For the first time in the history of Sinhala cinema, the film Ae took a single letter name and went out of the traditional cinemas with a different story theme. The film was screened on the Cinema Ceylon platform. The audience in 42 countries can watch the film online through this method, which is displayed outside of the standard method of cinema screening in film halls. The film received mixed reviews from critics.

==Plot==
Jeevani is a beautiful twenty-three year old Tamil girl who comes to work as a servant to take care of an elderly woman who lives alone in a spacious bungalow in the center of Colombo. She loves to come to Colombo to fulfill her dream of seeing the popular movie star Dilhani Ekanayake in person. This is because of the desire to see the actress who had come to Jeevani's Talawakele estate for a shoot. She also has some photographs taken there. One day Jeevani calls a taxi cab to take a woman who suddenly falls ill for treatment. During that journey, Madhava, the young driver of the taxi, develops a fondness for Jeevani's mannerisms and her looks.

Madhava fell in love with Jeevani. He is a university-educated Sinhala Buddhist educated young man born in the south, who was arrested and released on remand for interfering in a political struggle in the university student movement. He comes to Colombo with the intention of fleeing to a foreign country to seek political asylum. One day he was caught by the police while transporting illegal drugs in a taxi. There he leaves the vehicle and runs away. Where he knows no one in the city, he seeks Jeevani's help. She hides Madhava in a storage room in the bungalow. Just like the law, the drug dealers are also after Madhava. When Madhava falls in love with his dreams, Jeevani takes a tough decision to make his dreams come true.

==Cast==
- Umeshi Wickramasinghe as Jeevani
- Yash Weerasinghe as Madhava
- Manel Wanaguru
- Darshan Dharmaraj
- Chalani Balasuriya
- Dilhani Ekanayake as herself
- Shantha Gunawardena
- Saman Almeida
- Kiran G. Zoysa
- Ananda Liyanage
- Jayanthi Liyanage
- Sujith Liyanage
- Prathanna Sevvandi
- Milton Sebastian
- Uresha Rangani
- Sadushan Padmaraja
- Nihal Premachandra
- Omal Nayana Wijeratne
- Rukshika Godage
- Varsha Suriyarachchi
- Saduni Nisansala Fernando
- Jayanthi De Silva
- Metthananda Withanage
- Keerthi Ranjith Peiris
- Champi Sirinayake

==Production==
The film marked the eighth cinema direction by Eranga Senaratne, where he entered the film industry with the movie Surayahana Gini Gani which was screened in the year 1999. This was followed by Ginigath Madhu Samaya (2000), Rosa Patikki (2002)), Sinasuna Adaren (2009), Sweet Angel (2011), None Mage Sudu None (2015), and Mona Lisa (2022).

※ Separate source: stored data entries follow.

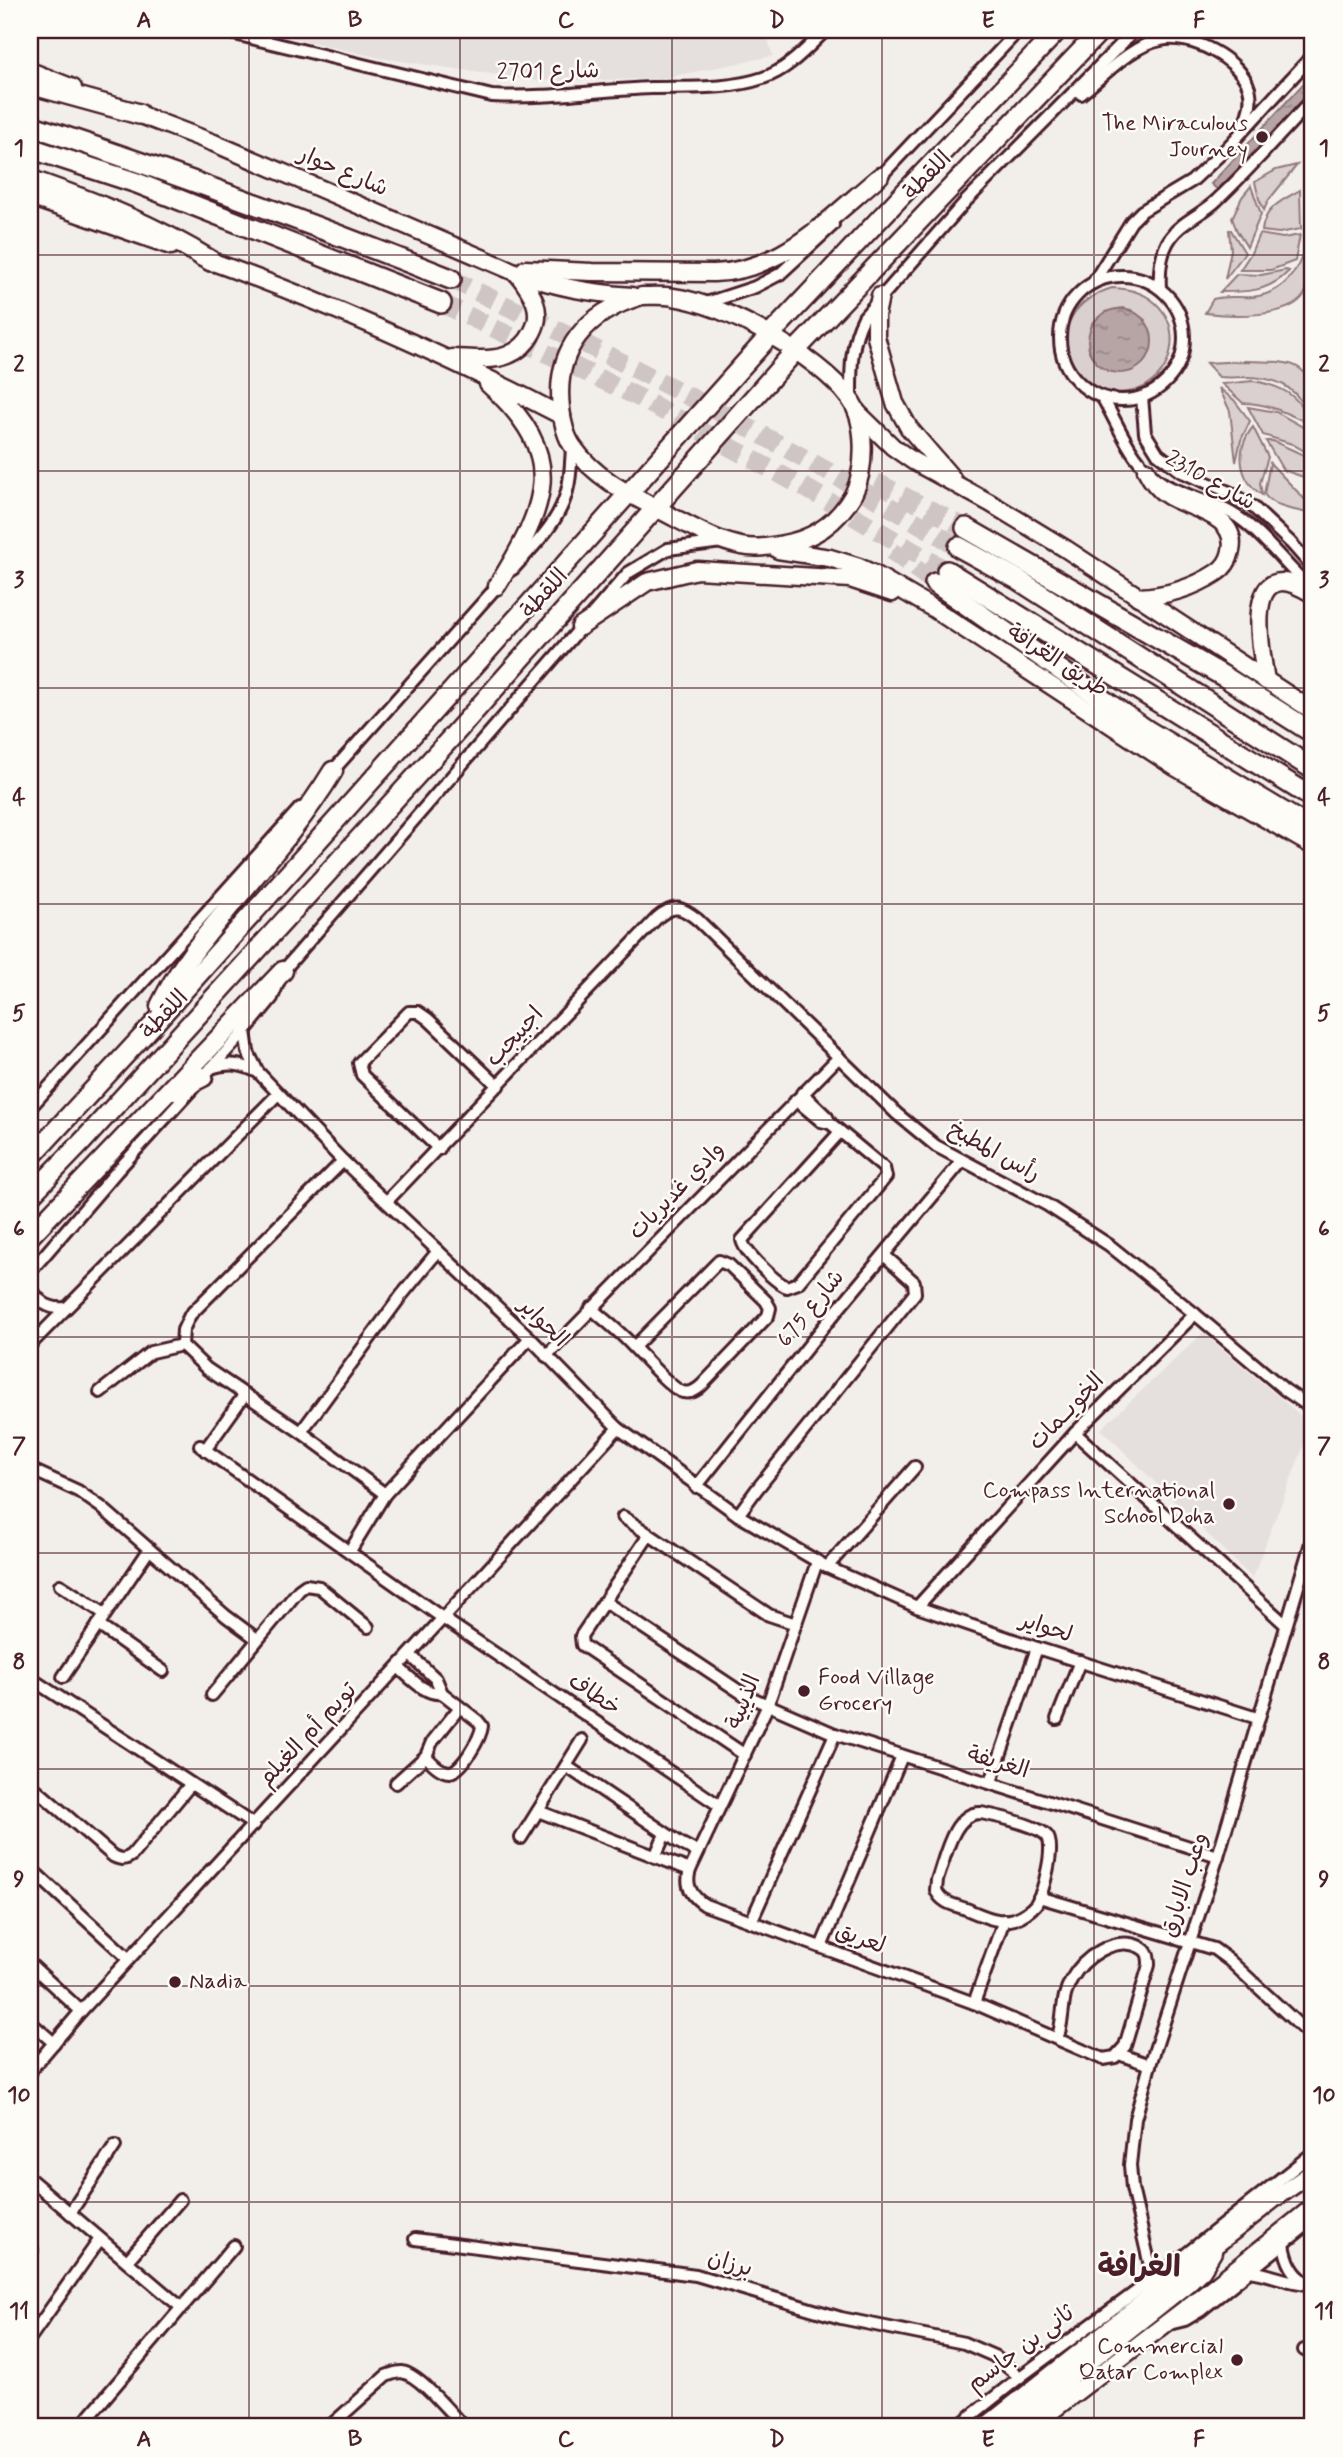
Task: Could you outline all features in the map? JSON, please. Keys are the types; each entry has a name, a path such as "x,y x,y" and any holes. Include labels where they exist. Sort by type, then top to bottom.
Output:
{"highway":[{"path":"30,84 139,114"},
{"path":"30,125 451,279"},
{"path":"30,148 137,183 441,303"},
{"path":"30,180 135,219 174,238 211,261"},
{"name":"طريق الغرافة","path":"1313,733 1214,671 963,538 1017,579 1313,769"},
{"name":"طريق الغرافة","path":"1313,798 941,577 1148,731 1313,830"}],"main road":[{"name":"اللقطة","path":"30,1158 152,1026 770,335 1058,30"},
{"name":"اللقطة","path":"30,1196 234,976 796,350 1101,30"},
{"name":"شارع حوار","path":"30,71 227,149 510,270 558,287 589,293 672,296 703,304 796,350 834,381 854,406"},
{"path":"510,270 733,272 753,267 773,260 792,247 880,176"},
{"path":"30,197 211,261 352,315 449,358 562,416"},
{"path":"449,358 507,356 520,349 530,338 537,325 538,311 533,297 510,270"},
{"path":"572,447 562,416 559,393 562,370 569,349 582,330 599,314 642,296"},
{"path":"880,296 876,315 876,337 895,403 920,444 961,487"},
{"path":"476,373 500,394 531,433 539,453 542,473 541,495 535,520 497,586"},
{"path":"854,406 893,447 913,461 1066,549 1313,711"},
{"path":"762,548 796,542 814,535 835,521 848,503 859,484 863,464 862,443 854,406"},
{"name":"طريق الغرافة","path":"572,447 598,473 627,493 726,542 830,558 876,575 934,609 1175,767 1313,846"},
{"path":"1139,597 1169,594 1212,575 1225,566 1232,546 1220,521 1164,494 1146,470"},
{"path":"580,627 647,582 697,570 850,579 934,609"},
{"path":"1266,681 1260,622 1264,592 1270,585 1281,582 1313,592"},
{"path":"152,1026 184,964 299,822 334,771"},
{"path":"30,1236 283,971"},
{"path":"162,1097 207,1072"},
{"name":"ثانى بن جاسم","path":"985,2427 1076,2358 1217,2243 1313,2172"},
{"path":"1031,2427 1313,2207"},
{"path":"1009,2427 1188,2283 1206,2264 1217,2243"},
{"path":"999,2427 1057,2382 1076,2372"}],"street":[{"name":"شارع 2701","path":"218,30 492,96 519,97 747,83 782,69 825,30"},
{"name":"اللقطة","path":"703,304 755,287 780,274 802,256 1019,30"},
{"name":"اللقطة","path":"854,406 851,354 857,330 864,317 965,202 1135,30"},
{"path":"1044,124 1133,51 1159,40 1179,37 1198,43 1243,75 1251,102 1248,116 1237,136"},
{"path":"1093,283 1131,222 1142,211 1186,186 1313,55"},
{"path":"1160,288 1162,255 1171,237 1214,204 1313,99"},
{"path":"1127,276 1150,282 1160,288 1181,317 1184,346 1178,366 1171,376 1163,385 1142,397 1122,400 1102,397 1083,387 1068,370 1060,338 1069,306 1076,297 1104,278 1127,276"},
{"name":"شارع 2310","path":"1102,397 1124,440 1146,470 1166,485 1221,506 1244,522 1313,592"},
{"name":"شارع 2310","path":"1142,397 1145,433 1158,454 1182,472 1243,500 1268,520 1313,568"},
{"name":"اللقطة","path":"30,1108 552,525 568,488 572,447"},
{"name":"اللقطة","path":"30,1272 245,1031 272,998 283,971 628,573 668,549 726,542"},
{"name":"رأس المطبخ","path":"677,908 687,911 698,920 897,1114 936,1146 1047,1205 1093,1234 1195,1314 1284,1390 1313,1409"},
{"name":"اجبيجب","path":"387,1201 657,918 666,910 677,908"},
{"path":"439,1149 365,1079 359,1070 359,1063 409,1012 414,1011 428,1019 498,1086"},
{"name":"الحواير","path":"245,1031 248,1052 258,1072 278,1094 343,1161 530,1339 618,1428 741,1518 822,1565"},
{"name":"وادي غديريات","path":"546,1356 839,1057"},
{"path":"207,1072 220,1065 238,1064 258,1072"},
{"path":"33,1342 278,1094"},
{"path":"799,1096 821,1121 830,1124 840,1132 884,1168 886,1177 798,1283 791,1287 783,1286 746,1250 742,1240 840,1132"},
{"path":"343,1161 190,1315 183,1330 182,1345 207,1369 301,1432 385,1494"},
{"name":"شارع 675","path":"696,1487 962,1161"},
{"path":"301,1432 401,1296 438,1251"},
{"path":"741,1518 760,1485 915,1293 914,1282 884,1255"},
{"path":"593,1306 622,1334 634,1347 675,1388 686,1393 702,1385 768,1316 770,1308 729,1265 719,1261 634,1347"},
{"path":"30,1284 35,1301 45,1312 49,1324"},
{"path":"35,1301 50,1307 65,1308"},
{"name":"الخويــمات","path":"917,1607 1074,1433 1195,1314"},
{"path":"350,1551 385,1494 530,1339"},
{"path":"100,1392 151,1352 182,1345"},
{"name":"خطاف","path":"244,1394 203,1448 444,1619 720,1806"},
{"name":"تويم أم الغيلم","path":"30,2071 129,1959 618,1428"},
{"path":"1074,1433 1286,1625"},
{"name":"الذيبية","path":"697,1852 767,1707 796,1624 822,1565 915,1467"},
{"path":"30,1469 78,1491 101,1507 226,1616 257,1639"},
{"path":"623,1517 769,1615 796,1624"},
{"path":"649,1535 581,1636 581,1642 584,1647 745,1755"},
{"name":"وعب الابارق","path":"1153,2278 1136,2209 1130,2165 1135,2119 1218,1856 1313,1536"},
{"path":"63,1677 149,1550"},
{"name":"لحواير","path":"822,1565 917,1607 1257,1718"},
{"path":"60,1585 105,1614"},
{"path":"212,1695 299,1590 310,1585 319,1587 368,1626"},
{"name":"الغريفة","path":"605,1602 767,1707 835,1734 1218,1856"},
{"path":"98,1625 163,1671"},
{"path":"991,1782 1037,1648"},
{"path":"410,1655 436,1679 442,1693 482,1726 480,1737 466,1759 455,1770 443,1770 426,1756"},
{"path":"1057,1719 1080,1661"},
{"path":"399,1668 425,1690 433,1694 442,1693"},
{"path":"30,1678 254,1825"},
{"path":"396,1783 426,1756 432,1742 460,1707"},
{"path":"751,1922 835,1734"},
{"path":"521,1838 582,1740"},
{"path":"821,1947 902,1756"},
{"path":"538,1811 690,1870 697,1852 665,1834 566,1766"},
{"path":"30,1784 121,1860 132,1854 191,1784"},
{"path":"981,1813 1037,1829 1048,1837 1051,1844 1039,1897 1025,1914 1004,1920 945,1902 937,1895 937,1880 957,1826 965,1817 981,1813"},
{"path":"655,1857 665,1834"},
{"path":"30,1868 129,1959"},
{"name":"لعريق","path":"690,1870 688,1884 691,1893 705,1905 974,2003 1103,2059 1119,2054 1150,2065"},
{"path":"1039,1897 1209,1947 1222,1954 1313,2038"},
{"path":"974,2003 1004,1920"},
{"path":"1121,1942 1125,1922"},
{"path":"1057,2039 1065,1992 1072,1978 1100,1951 1121,1942 1142,1948 1148,1953 1149,1961 1125,2046 1119,2054"},
{"path":"30,1964 82,2011"},
{"path":"30,2022 54,2043"},
{"path":"70,2213 115,2146"},
{"name":"ثانى بن جاسم","path":"957,2427 1020,2376 1171,2266 1313,2153"},
{"path":"30,2179 182,2308"},
{"path":"127,2261 180,2200"},
{"path":"1163,2326 1177,2323 1200,2311 1313,2220"},
{"path":"30,2338 100,2239"},
{"name":"برزان","path":"415,2239 696,2276 841,2318 964,2343 994,2356 1020,2376"},
{"path":"1284,2243 1288,2263 1301,2279 1312,2284"},
{"path":"80,2427 234,2246"},
{"path":"1148,2250 1158,2260 1171,2266"},
{"path":"1248,2271 1270,2274 1296,2283 1312,2284"},
{"path":"329,2427 386,2376 394,2372 402,2372 420,2383 464,2427"}],"shaded area":[{"path":"260,30 765,30 773,56 659,79 539,81 380,58"},
{"path":"1297,165 1264,210 1255,182 1276,170"},
{"path":"1251,186 1261,214 1247,247 1232,218 1242,197"},
{"path":"1300,190 1301,229 1279,233 1262,231 1270,211"},
{"path":"1229,230 1245,253 1225,279 1231,250"},
{"path":"1259,234 1283,238 1300,235 1295,261 1271,270 1240,270"},
{"path":"1306,242 1311,247 1309,278 1307,290 1296,303 1273,312 1258,314 1205,313 1213,299 1263,295 1282,286 1300,262"},
{"path":"1289,271 1265,287 1220,292 1237,274 1261,275"},
{"path":"1112,288 1141,294 1160,307 1170,326 1171,347 1165,366 1151,382 1131,392 1105,391 1090,385 1081,379 1067,352 1067,328 1072,317 1088,299","holes":["1122,308 1131,310 1145,320 1143,363 1128,371 1113,372 1099,365 1089,351 1092,323 1105,312"]},
{"path":"1278,362 1299,368 1310,385 1313,419 1295,394 1281,383 1260,378 1219,377 1206,363"},
{"path":"1253,381 1272,385 1295,398 1308,423 1269,407 1243,403 1222,384"},
{"path":"1219,388 1234,400 1250,421 1241,440 1236,462 1230,411"},
{"path":"1248,407 1276,412 1308,430 1312,453 1263,435"},
{"path":"1253,427 1268,457 1260,483 1262,495 1248,481 1242,463 1243,445"},
{"path":"1266,441 1273,441 1310,458 1312,480 1283,470"},
{"path":"1270,463 1313,508 1313,514 1280,506 1268,499 1264,494"},
{"name":"Compass International School Doha","path":"1203,1333 1312,1425 1252,1578 1101,1429"}],"water":[{"name":"The Miraculous Journey","path":"1313,73 1313,91 1220,192 1211,184"},
{"path":"1114,309 1126,309 1143,318 1150,329 1150,353 1143,364 1126,373 1114,373 1102,368 1093,359 1088,347 1088,335 1093,323 1102,314"}],"tunnel":[{"path":"451,279 726,416 959,547"},
{"path":"441,303 638,397 809,490 947,571"},
{"path":"850,469 966,528"},
{"path":"892,551 935,583"}],"place":[{"name":"The Miraculous Journey","path":"1262,137"},
{"name":"Compass International School Doha","path":"1229,1504"},
{"name":"Food Village Grocery","path":"804,1691"},
{"name":"Nadia","path":"175,1982"},
{"name":"Commercial Qatar Complex","path":"1237,2360"}],"district":[{"name":"الغرافة","path":"1139,2267"}]}
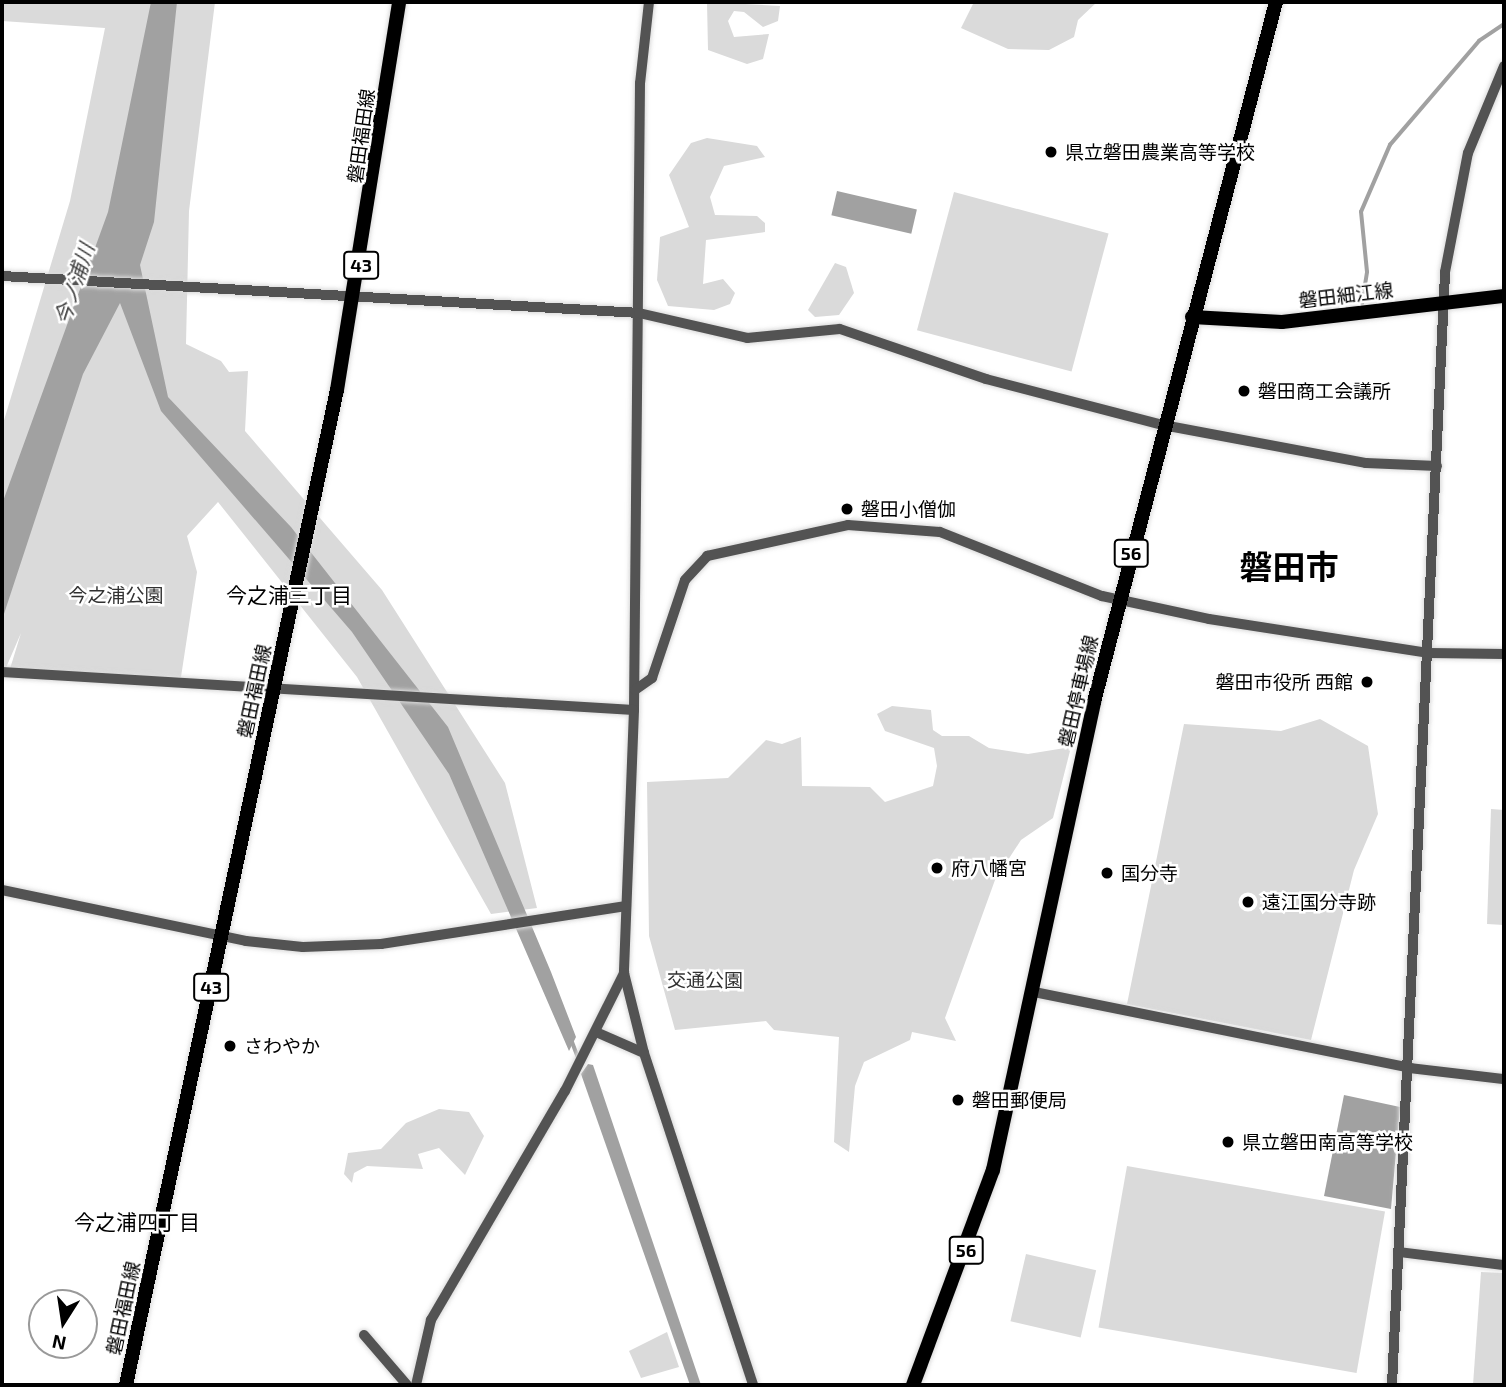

The story concept is by Eranga Senaratne and co-produced by Ananda S. Liyanage with Sujith Liyanage. Screenplay, dialogues and lyrics by Dinali Roshanthi Senaratne, cinematography and lighting by Daya Suriyarachchi, assistant direction by Chandana Edirisinghe and editing done by Dasun Ranasinghe. Camera Assistant is Nilantha Perera where Narada Pannipitiya and Sanjeeva Rohana worked as technicians. Make-up and hair styling done by Lahiru Nishan along with Janadara Alutgama whereas Composition assistance by Prasad Udugamasooriya, art direction by Suranga Pradeep Kumar assisted by Ajith Galagedara. Shan Perera made the choreography, Anuruddha Basnayake made sound management and 5.1 sound mixing. Coloring done by Shawn Alvis in Shaw Studio, music direction by N.M.J. Wasailao, background vocals by Champa Kalhari, with N. M. Jay Wasailao. Production management was done by Roland de Silva and dialogue recording done by Anuruddha Basnayake.

==Screening==
Using the internet as a platform, the film is being brought to the audience while many filmmakers' films are standing in queues complaining about not being able to be screened in cinemas. The film was released online from 12 August 2022. According to the director, apart from the platform exhibition, the film will not be screen in a cinema in Sri Lanka. But he said that there are plans to screen the film in several cinema halls in Australia.